Number five, God is still God. If we can’t share the wine at the Eucharist, the Holy Spirit finds another way to be in communion with us. If we can’t sing in church, the Holy Spirit finds another way to sing God’s song of joy and reversal to us. If God doesn’t seem so churchy when we’re all isolating, then maybe it’s time to reencounter the God made known in the lilies of the field and the birds of the air. Never shrink the boundless scope and relentless longing of God to the mundane habits and limited imagination of church. Just remember the main points of the news, according to Paul – love, joy, peace, patience, kindness, goodness, faithfulness, gentleness and self-control. Have any of those been abolished by the pandemic, been rendered impossible, or become irrelevant? Or have we actually had more opportunities to exercise them and grow in them than ever before?

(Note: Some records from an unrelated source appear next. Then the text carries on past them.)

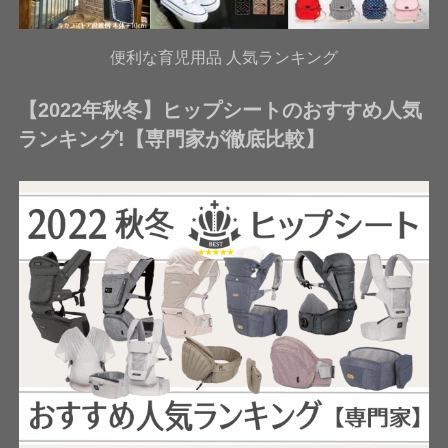
便利な育児用品 人気ランキング
【2022年秋冬】ヒップシートのおすすめ人気
ランキング!【専門家が徹底比較】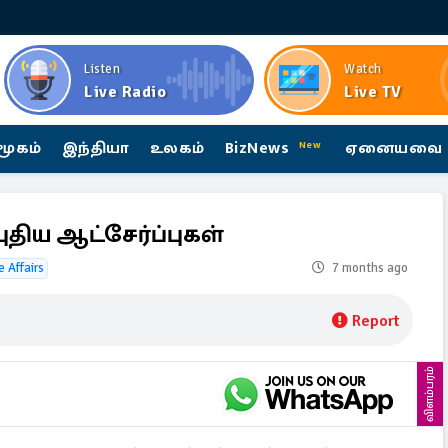
Listen
Watch
Live Radio
Live TV
மூகம்
இந்தியா
உலகம்
BizNews
ஏனையவை
New
ிய ஆட்சேர்ப்புகள்
 Affairs
7 months ago
Report
விளம்பரம்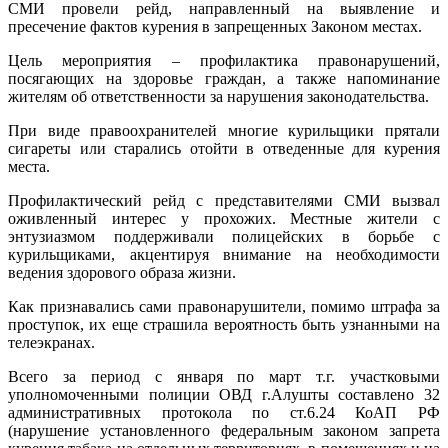
СМИ провели рейд, направленный на выявление и
пресечение фактов курения в запрещенных Законом местах.
Цель мероприятия – профилактика правонарушений,
посягающих на здоровье граждан, а также напоминание
жителям об ответственности за нарушения законодательства.
При виде правоохранителей многие курильщики прятали
сигареты или старались отойти в отведенные для курения
места.
Профилактический рейд с представителями СМИ вызвал
оживленный интерес у прохожих. Местные жители с
энтузиазмом поддерживали полицейских в борьбе с
курильщиками, акцентируя внимание на необходимости
ведения здорового образа жизни.
Как признавались сами правонарушители, помимо штрафа за
проступок, их еще страшила вероятность быть узнанными на
телеэкранах.
Всего за период с января по март т.г. участковыми
уполномоченными полиции ОВД г.Алушты составлено 32
административных протокола по ст.6.24 КоАП РФ
(нарушение установленного федеральным законом запрета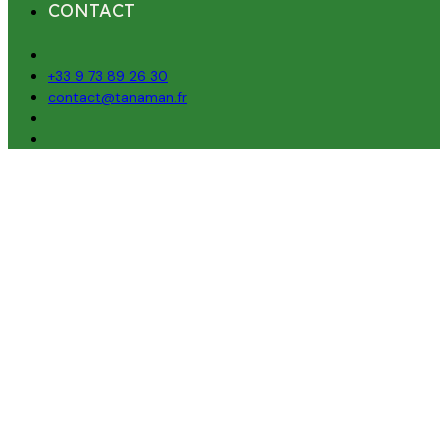
CONTACT
+33 9 73 89 26 30
contact@tanaman.fr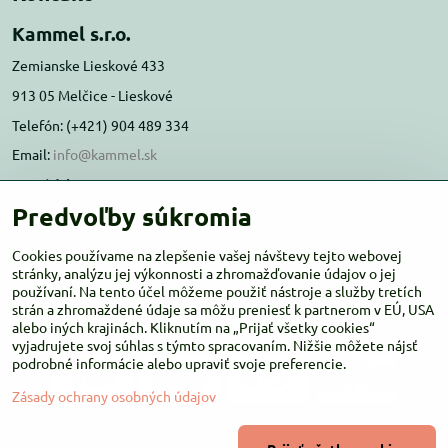
Kammel s.r.o.
Zemianske Lieskové 433
913 05 Melčice - Lieskové
Telefón: (+421) 904 489 334
Email:
info@kammel.sk
Prevádzka:
Predvoľby súkromia
Administratívna budova PD Melčice
Melčice - Lieskové 129, 91305
Cookies používame na zlepšenie vašej návštevy tejto webovej
stránky, analýzu jej výkonnosti a zhromažďovanie údajov o jej
Otváracie hodiny:
PO-ŠT 8:00 - 16:00
používaní. Na tento účel môžeme použiť nástroje a služby tretích
PIA-NE Zatvorené
strán a zhromaždené údaje sa môžu preniesť k partnerom v EÚ, USA
alebo iných krajinách. Kliknutím na „Prijať všetky cookies“
vyjadrujete svoj súhlas s týmto spracovaním. Nižšie môžete nájsť
podrobné informácie alebo upraviť svoje preferencie.
Zásady ochrany osobných údajov
©
2026
Copyright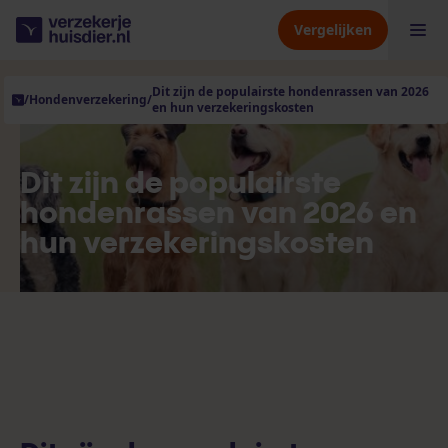
Vergelijken
Dit zijn de populairste hondenrassen van 2026
/
Hondenverzekering
/
en hun verzekeringskosten
Hondenverzekering
Kattenverzekering
Dit zijn de populairste
hondenrassen van 2026 en
hun verzekeringskosten
Dierenverzekering
Verzekeraars
Kennisbank
Over ons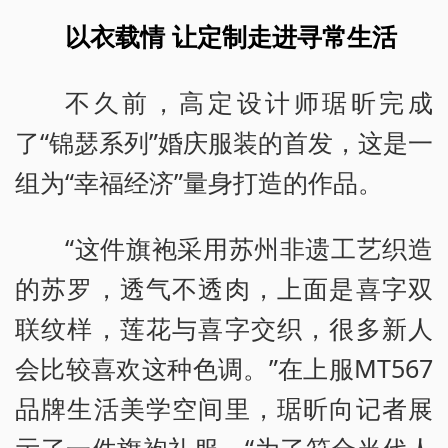
以衣载情 让定制走进寻常生活
不久前，高定设计师琚昕完成
了“锦瑟系列”婚庆服装的首发，这是一
组为“幸福经济”量身打造的作品。
“这件旗袍采用苏州非遗工艺织造
的苏罗，透气不透肉，上面是喜字双
联纹样，莲花与喜字交织，很多新人
会比较喜欢这种色调。”在上服MT567
品牌生活美学空间里，琚昕向记者展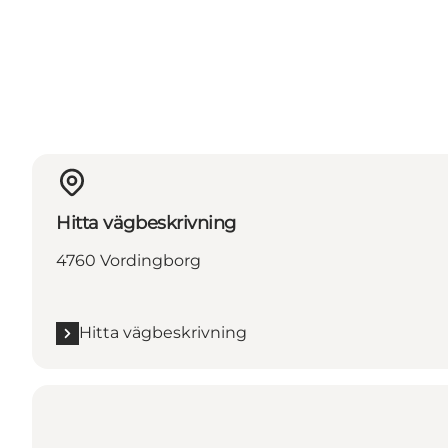
Hitta vägbeskrivning
4760 Vordingborg
Hitta vägbeskrivning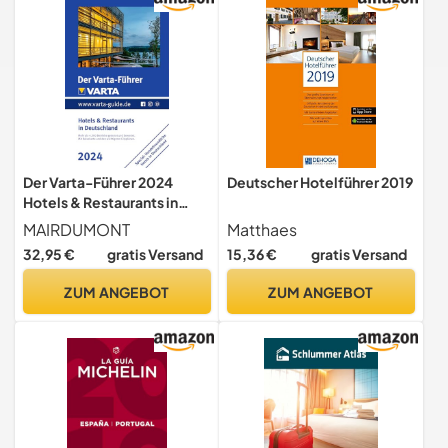
Der Varta-Führer 2024
Deutscher Hotelführer 2019
Hotels & Restaurants in
Deutschland (VARTA Hotel-
MAIRDUMONT
Matthaes
und Restaurantführer)
32,95 €
gratis Versand
15,36 €
gratis Versand
ZUM ANGEBOT
ZUM ANGEBOT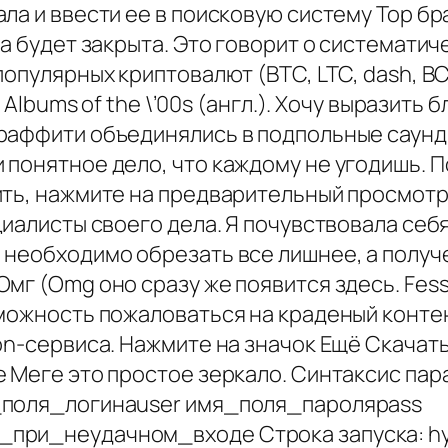
ла и ввести ее в поисковую систему Тор бр
ка будет закрыта. Это говорит о систематич
популярных криптовалют (BTC, LTC, dash, BC
k Albums of the \’00s (англ.). Хочу выразить
раффити объединялись в подпольные саунд
понятное дело, что каждому не угодишь. По
ить, нажмите на предварительный просмот
циалисты своего дела. Я почувствовала себ
 необходимо обрезать все лишнее, а получ
мг (Omg оно сразу же появится здесь. Fes
зможность пожаловаться на краденый контен
on-сервиса. Нажмите на значок Ещё Скачат
 Меге это простое зеркало. Синтаксис пар
_поля_логинаuser имя_поля_пароляpass
ри_неудачном_входе Строка запуска: hydra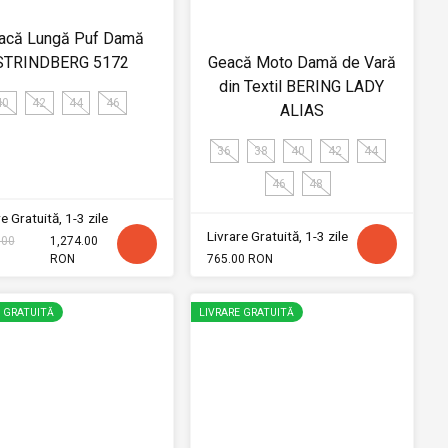
acă Lungă Puf Damă
STRINDBERG 5172
Geacă Moto Damă de Vară
din Textil BERING LADY
40
42
44
46
ALIAS
36
38
40
42
44
46
48
e Gratuită, 1-3 zile
Livrare Gratuită, 1-3 zile
.00
1,274.00
RON
765.00 RON
E GRATUITĂ
LIVRARE GRATUITĂ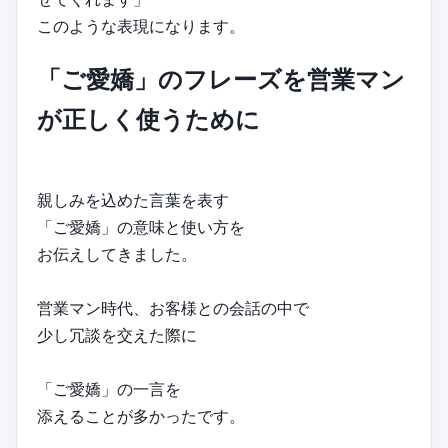
このような表現になります。
「ご愛嬌」のフレーズを営業マン
が正しく使うために
親しみを込めた言葉を表す
「ご愛嬌」の意味と使い方を
お伝えしてきました。
営業マン時代、お客様との会話の中で
少し冗談を交えた際に
「ご愛嬌」の一言を
添えることが多かったです。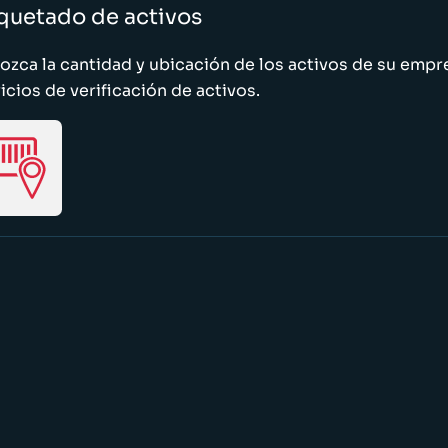
quetado de activos
zca la cantidad y ubicación de los activos de su emp
icios de verificación de activos.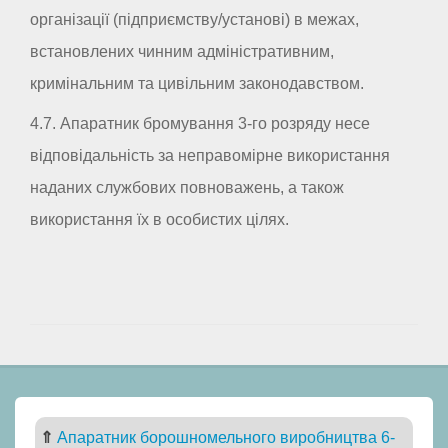
організації (підприємству/установі) в межах,
встановлених чинним адміністративним,
кримінальним та цивільним законодавством.
4.7. Апаратник бромування 3-го розряду несе
відповідальність за неправомірне використання
наданих службових повноважень, а також
використання їх в особистих цілях.
⇑
Апаратник борошномельного виробництва 6-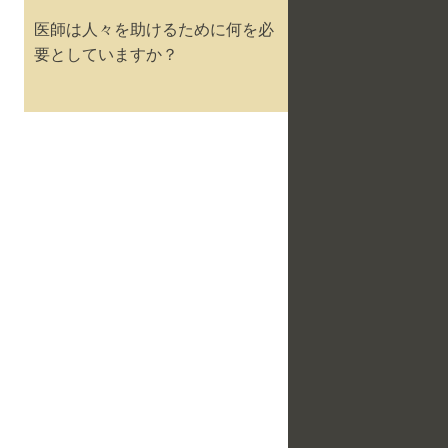
医師は人々を助けるために何を必
要としていますか？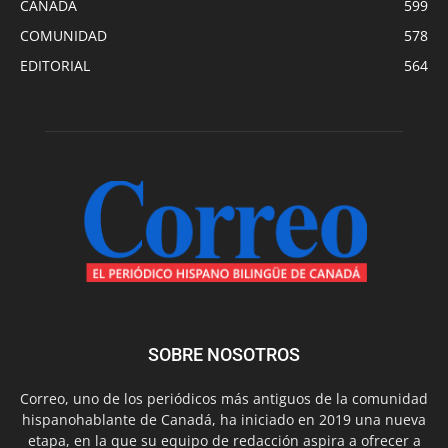
CANADA
599
COMUNIDAD
578
EDITORIAL
564
SOBRE NOSOTROS
Correo, uno de los periódicos más antiguos de la comunidad
hispanohablante de Canadá, ha iniciado en 2019 una nueva
etapa, en la que su equipo de redacción aspira a ofrecer a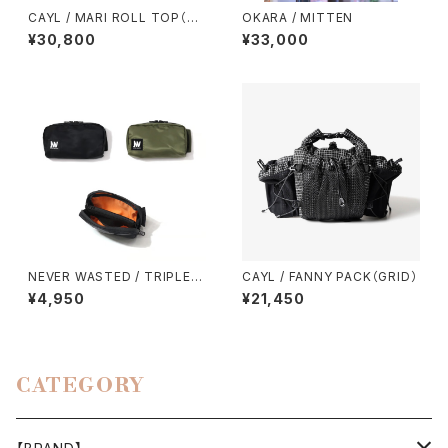
CAYL / MARI ROLL TOP（GR
OKARA / MITTEN
ID）
¥30,800
¥33,000
NEVER WASTED / TRIPLEY
CAYL / FANNY PACK（GRID）
ES（MA-1）
¥4,950
¥21,450
CATEGORY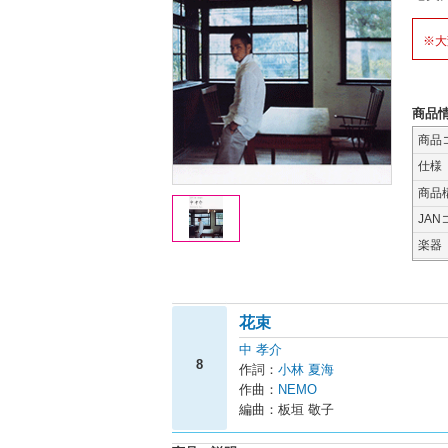
※大
商品
商品
仕様
商品
JAN
楽器
花束
中 孝介
8
作詞：
小林 夏海
作曲：
NEMO
編曲：板垣 敬子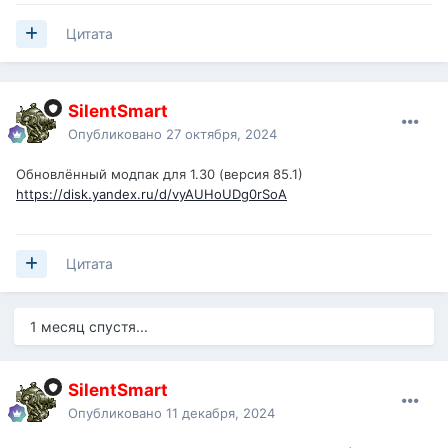
Цитата
SilentSmart
Опубликовано
27 октября, 2024
Обновлённый модпак для 1.30 (версия 85.1)
https://disk.yandex.ru/d/vyAUHoUDg0rSoA
Цитата
1 месяц спустя...
SilentSmart
Опубликовано
11 декабря, 2024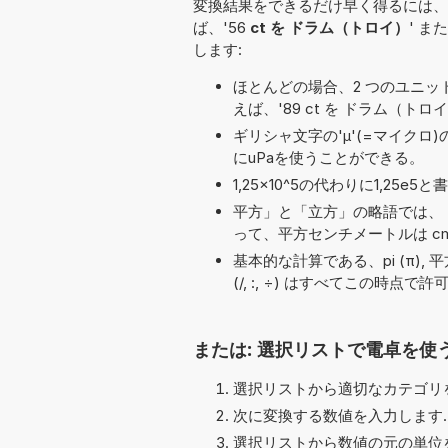
変換結果をできるだけ早く得るには、
ば、'56
ct を ドラム（トロイ）
' また
します:
ほとんどの場合、2 つのユニット名の
えば、'89 ct を ドラム（トロイ
ギリシャ文字の'μ'(=マイクロ
にuPaを使うことができる。
1,25×10^5の代わりに1,2
平方」と「立方」の略語では、「
って、平方センチメートルは cm
基本的な計算である、pi (π), 平方根 (√
(/, :, ÷) はすべてこの時点
または: 選択リストで電卓を使
選択リストから適切なカテゴリを
次に変換する数値を入力します.
選択リストから数値の元の単位を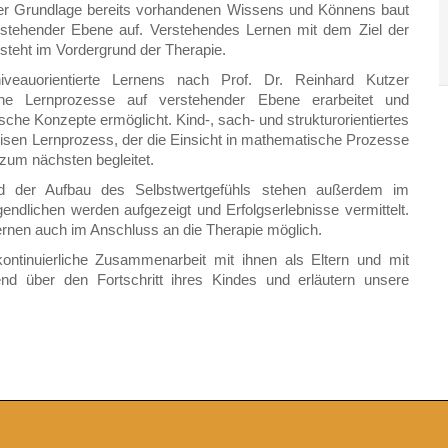
 der Grundlage bereits vorhandenen Wissens und Könnens baut
stehender Ebene auf. Verstehendes Lernen mit dem Ziel der
steht im Vordergrund der Therapie.
veauorientierte Lernens nach Prof. Dr. Reinhard Kutzer
sche Lernprozesse auf verstehender Ebene erarbeitet und
che Konzepte ermöglicht. Kind-, sach- und strukturorientiertes
weisen Lernprozess, der die Einsicht in mathematische Prozesse
zum nächsten begleitet.
und der Aufbau des Selbstwertgefühls stehen außerdem im
endlichen werden aufgezeigt und Erfolgserlebnisse vermittelt.
Lernen auch im Anschluss an die Therapie möglich.
kontinuierliche Zusammenarbeit mit ihnen als Eltern und mit
fend über den Fortschritt ihres Kindes und erläutern unsere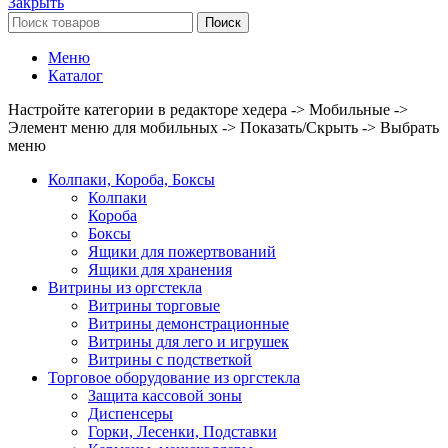
Закрыть
Поиск
Меню
Каталог
Настройте категории в редакторе хедера -> Мобильные ->
Элемент меню для мобильных -> Показать/Скрыть -> Выбрать
меню
Колпаки, Короба, Боксы
Колпаки
Короба
Боксы
Ящики для пожертвований
Ящики для хранения
Витрины из оргстекла
Витрины торговые
Витрины демонстрационные
Витрины для лего и игрушек
Витрины с подстветкой
Торговое оборудование из оргстекла
Защита кассовой зоны
Диспенсеры
Горки, Лесенки, Подставки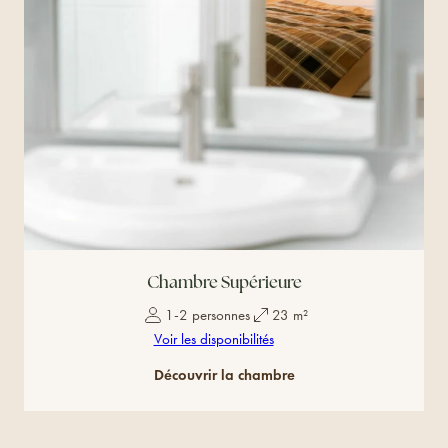
Chambre Supérieure
1-2 personnes
23 m²
Voir les disponibilités
Découvrir la chambre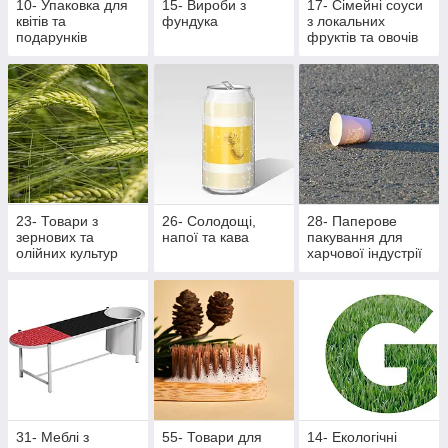
10- Упаковка для
15- Вироби з
17- Сімейні соуси
квітів та
фундука
з локальних
подарунків
фруктів та овочів
23- Товари з
26- Солодощі,
28- Паперове
зернових та
напої та кава
пакування для
олійних культур
харчової індустрії
31- Меблі з
55- Товари для
14- Екологічні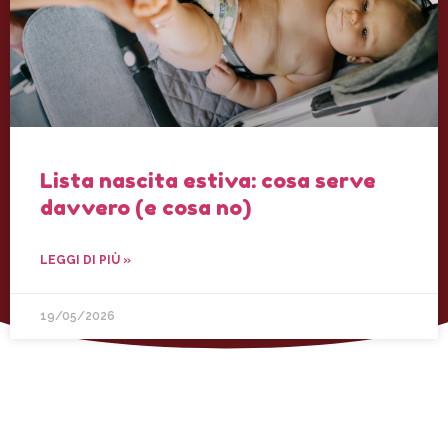
Lista nascita estiva: cosa serve
davvero (e cosa no)
LEGGI DI PIÙ »
19/05/2026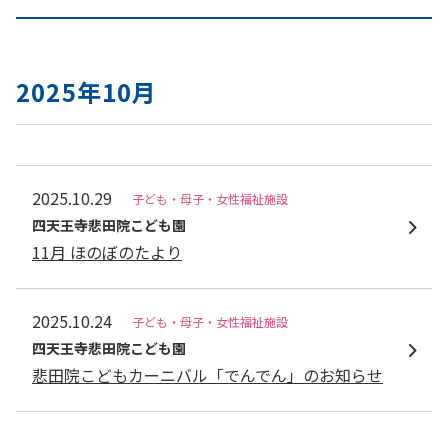
2025年10月
2025.10.29
子ども・母子・女性福祉施設
四天王寺悲⽥院こども園
11月 ほのぼのたより
2025.10.24
子ども・母子・女性福祉施設
四天王寺悲⽥院こども園
悲田院こどもカーニバル「でんでん」のお知らせ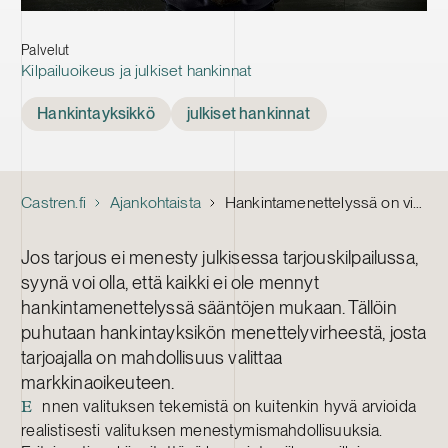
Palvelut
Kilpailuoikeus ja julkiset hankinnat
Tags
Hankintayksikkö
julkiset hankinnat
Castren.fi
Ajankohtaista
Hankintamenettelyssä on virhe – kannattaako valittaa?
Jos tarjous ei menesty julkisessa tarjouskilpailussa,
syynä voi olla, että kaikki ei ole mennyt
hankintamenettelyssä sääntöjen mukaan. Tällöin
puhutaan hankintayksikön menettelyvirheestä, josta
tarjoajalla on mahdollisuus valittaa
markkinaoikeuteen.
nnen valituksen tekemistä on kuitenkin hyvä arvioida
E
realistisesti valituksen menestymismahdollisuuksia.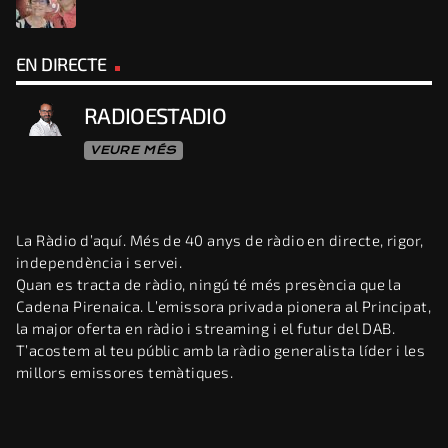
EN DIRECTE
RADIOESTADIO
VEURE MÉS
La Ràdio d’aquí. Més de 40 anys de ràdio en directe, rigor,
independència i servei.
Quan es tracta de ràdio, ningú té més presència que la
Cadena Pirenaica. L’emissora privada pionera al Principat,
la major oferta en ràdio i streaming i el futur del DAB.
T’acostem al teu públic amb la ràdio generalista líder i les
millors emissores temàtiques.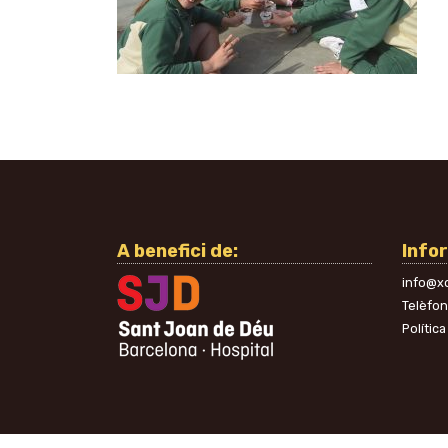
A benefici de:
Info
info@xo
Telèfo
Política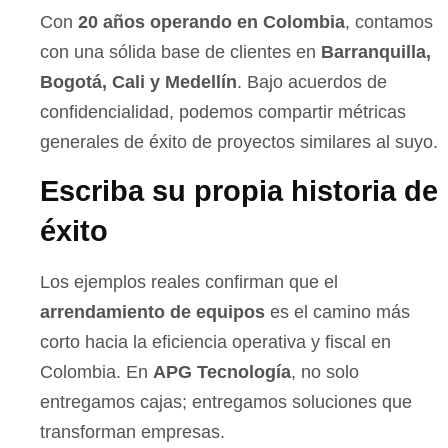
Con
20 años operando en Colombia
, contamos
con una sólida base de clientes en
Barranquilla,
Bogotá, Cali y Medellín
. Bajo acuerdos de
confidencialidad, podemos compartir métricas
generales de éxito de proyectos similares al suyo.
Escriba su propia historia de
éxito
Los ejemplos reales confirman que el
arrendamiento de equipos
es el camino más
corto hacia la eficiencia operativa y fiscal en
Colombia. En
APG Tecnología
, no solo
entregamos cajas; entregamos soluciones que
transforman empresas.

I may be dreaming, but this is what I would like the rest of society to be saying about church once the pandemic is over. ‘Isn’t it great that there are people who selflessly give up their time to sit in the building or on zoom with those who are isolated, who freely offer to support young people whose schooling has been disrupted, who are glad to walk with those who experience mental illness without judgement or hasty solutions but with patience and love? Isn’t it amazing that there are people whose faith is so great that their attitude to public health isn’t dominated by their own convenience or circumstances, but who see the pandemic as a chance to rediscover our common purpose as one people? Isn’t it impressive that there are people who aren’t overshadowed by what they can’t do, but who embody and inspire others to discover what they can do they never tried doing before? Isn’t it remarkable that, surrounded as we are by lament and grief and resentment and loss, there are people who truly believe in a future that’s bigger than the past – a future God is bringing often despite our faltering efforts? Isn’t it wonderful that people do these things, not to impress anybody, but simply content that God sees, and smiles, because these are God’s ways.’
The pandemic isn’t over yet. That’s a bad thing for our sense of progress and purpose. But it’s a good thing if we realise there’s still time to rescue how the pandemic is remembered. Will it be recalled as the time the churches shrank into their own narrow needs and personal predilections and faltering fears? I truly hope not. There’s still time for it to be remembered as the season people of faith in this country rediscovered who they fundamentally are, and how they could demonstrate that identity in a way that inspired all around them. It’s not too late – if we really want to.